Preventive measures include the use of boots and gloves or special ointments to block penetration of the larvae into the skin. Molluscicides (drugs that kill snails) are used to kill infected snails but they often kill other important fish and invertebrate species. The drug praziquantel has proved effective in killing Schistosoma in humans, although some people experience adverse side effects.

PARASITES OF PLANTS
Similar organisms that parasitize animals also infect plants. Fungi cause the majority of plant diseases. Although they typically feed on dead organic matter, fungi can also feed directly on living tissues. The fungus that causes Dutch elm disease is often carried from tree to tree by beetles. It attacks and eventually kills by blocking water flow through the plant. Protozoans such as phytoflagellates can parasitize milkweed plants. Bacterial plant diseases include fire blights, certain soft rots, and citrus canker. The bacteria that cause these diseases destroy tissue or block the passage of water through the plant. Numerous viruses, such as the tobacco mosaic virus, also attack plants. Certain insects and worms, particularly nematodes, parasitize the roots, stems, and leaves of plants. They secrete chemicals that induce plant cells around the parasite to rapidly divide and produce large growths known as galls. Galls formed by the root knot nematode can cause serious physical damage to the roots of important crops including tomatoes and potatoes.

Some higher plants feed on other plants and cause them harm. One group known as hemiparasites, or water parasites, absorbs water and nutrients from their plant hosts. Witchweed is a hemiparasitic seed plant that damages sugarcane, corn, and other grasslike crops by attaching itself to the host's roots and absorbing minerals and water, eventually killing the host. Mistletoe, another hemiparasite, parasitizes broadleaf trees including ash, maple, walnut, birch, and some conifers. Mistletoe roots bore into the host's branches in order to draw out water and nutrients. Birds eat mistletoe berries, which pass through their digestive tracks, are excreted, and sometimes stick to a tree branch where they produce a new mistletoe bush.

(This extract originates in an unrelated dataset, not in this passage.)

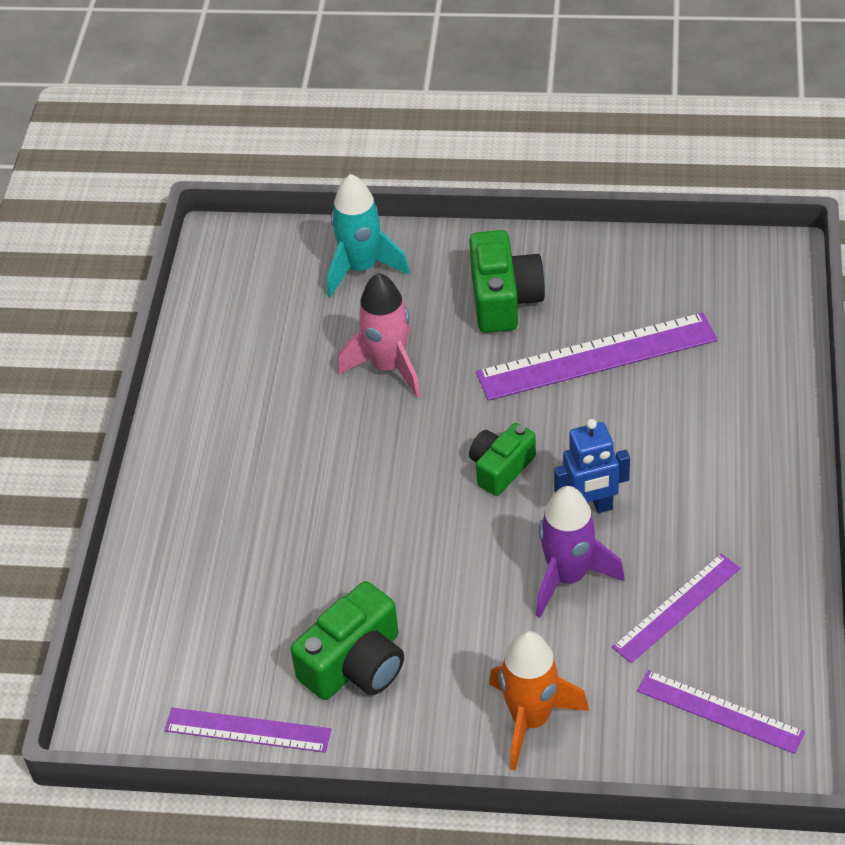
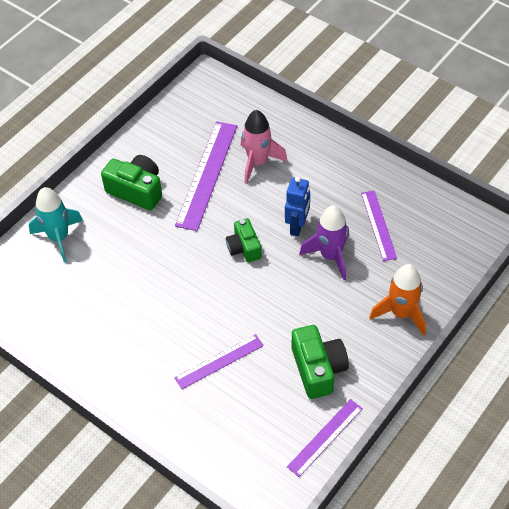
camera: 60 degrees left, 5 degrees up
pink rocket [338,273,421,398] -> pink rocket moved to [241,110,288,184]
purple ruler [638,670,805,754] -> purple ruler moved to [174,334,264,389]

True plant parasites lack chlorophyll and cannot photosynthesize. These plants must obtain carbohydrates as well as minerals and water from their plant hosts. True plant parasites include dwarf mistletoe, which primarily parasitizes conifers; dodder, which parasitizes important agricultural crops such as alfalfa, clover, sugar beets, and woody perennials such as olive trees; and broomrape, which causes extensive damage to tomato crops.

PARASITOLOGY
There are many research areas in parasitology practiced by different types of specialists. Microbiologists and virologists primarily work with parasitic bacteria, rickettsiae, and viruses. Plant pathologists work with fungi, nematode parasites of plants, and other plant parasites. Animal parasitologists work with parasitic protozoans, worm groups, and arthropod parasites. Those who specialize in parasitic protozoans are called protozoologists whereas those who study parasitic worms are called helminthologists. Others who examine parasitic insects of humans are called medical entomologists.

Parasitologists who describe new species of parasites are known as systematic parasitologists. Parasite immunologists study ways in which hosts can reject parasites and they also attempt to develop vaccines against parasites. A growing area of parasitology is ecological parasitology including mathematical and computer modeling that predicts how parasites behave in wild populations.

Parasitologists in pharmaceutical industries develop drugs to prevent, control, and eradicate plant and animal parasites. Many parasitologists work to discover the complex life histories of animal and plant parasites whose life cycles remain partially or completely unknown.